累,真的好累啊。

好想,好想就這麼一覺不起,現在即使是睡也補不回精神上的累。

如果能大哭一場,是否也算是一種奢侈的想法呢?

哭是一種情緒上的宣洩,對我來說卻很難做到,除了前一段時間情緒上完全無法自控之外,早己學會不哭的我,連想哭都是一種奢侈。

最近工作上的變動又引起了潛藏於腦海裡的煩躁感,精神上的勞累無法解除,不愛說也不願說的個性只能沉悶著,強忍耐著。

明顯的累一再掩飾不了,即使丫傑與丫峰都對我說,「何必讓自己累成那樣呢?」

我也只能苦笑淡然回應,無言。

要說什麼呢?

都己經決定放手不管了,又何需擔心丫傑接下來一個人又該如何承接各方壓力呢?

好想好想,放縱自己流浪在沒有人存在的空間裡……

不喜歡又如何?

不喜歡就不要看,不要接受就好了啊!又何需要求別人改變呢?

不喜歡,就不要去理會不要讓自己有機會去接觸就好了啊!何需非把自己的想法、看法、做法壓制到別人身上非要對方接受不可呢?

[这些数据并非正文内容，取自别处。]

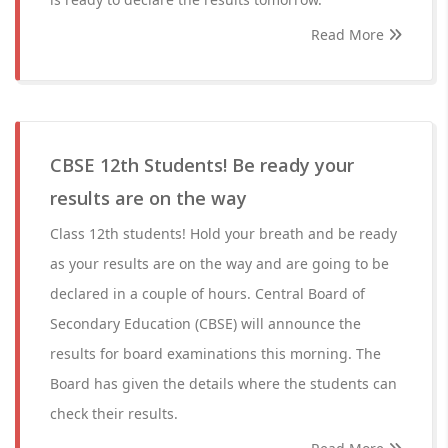
Read More
CBSE 12th Students! Be ready your
results are on the way
Class 12th students! Hold your breath and be ready
as your results are on the way and are going to be
declared in a couple of hours. Central Board of
Secondary Education (CBSE) will announce the
results for board examinations this morning. The
Board has given the details where the students can
check their results.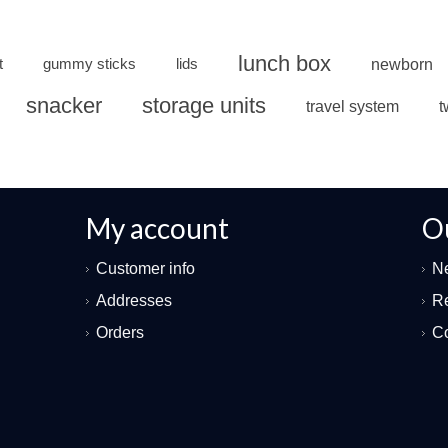
lunch box
t
gummy sticks
lids
newborn
snacker
storage units
travel system
t
My account
O
Customer info
N
Addresses
Re
Orders
Co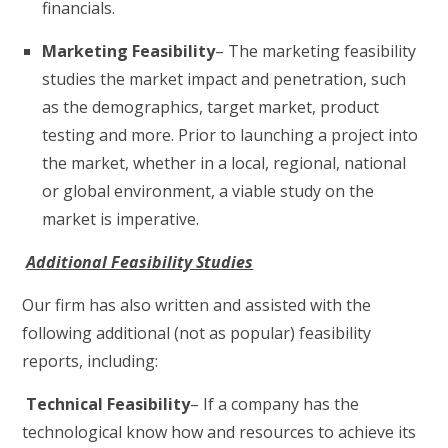
financials.
Marketing Feasibility
– The marketing feasibility
studies the market impact and penetration, such
as the demographics, target market, product
testing and more. Prior to launching a project into
the market, whether in a local, regional, national
or global environment, a viable study on the
market is imperative.
Additional Feasibility Studies
Our firm has also written and assisted with the
following additional (not as popular) feasibility
reports, including:
Technical Feasibility
– If a company has the
technological know how and resources to achieve its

如果能有選擇,真想放縱自己搬離台中,像吉普賽民族般四處流浪各處居住上一小段時間。

重新融入新環境,也重新面對一切人、事、物,讓自己從中學習,並忙碌不堪沒有時間空間再多做任何不該有的遐想。

或許,依然是累,但卻遠比上現在這種無力的累好上許多許多。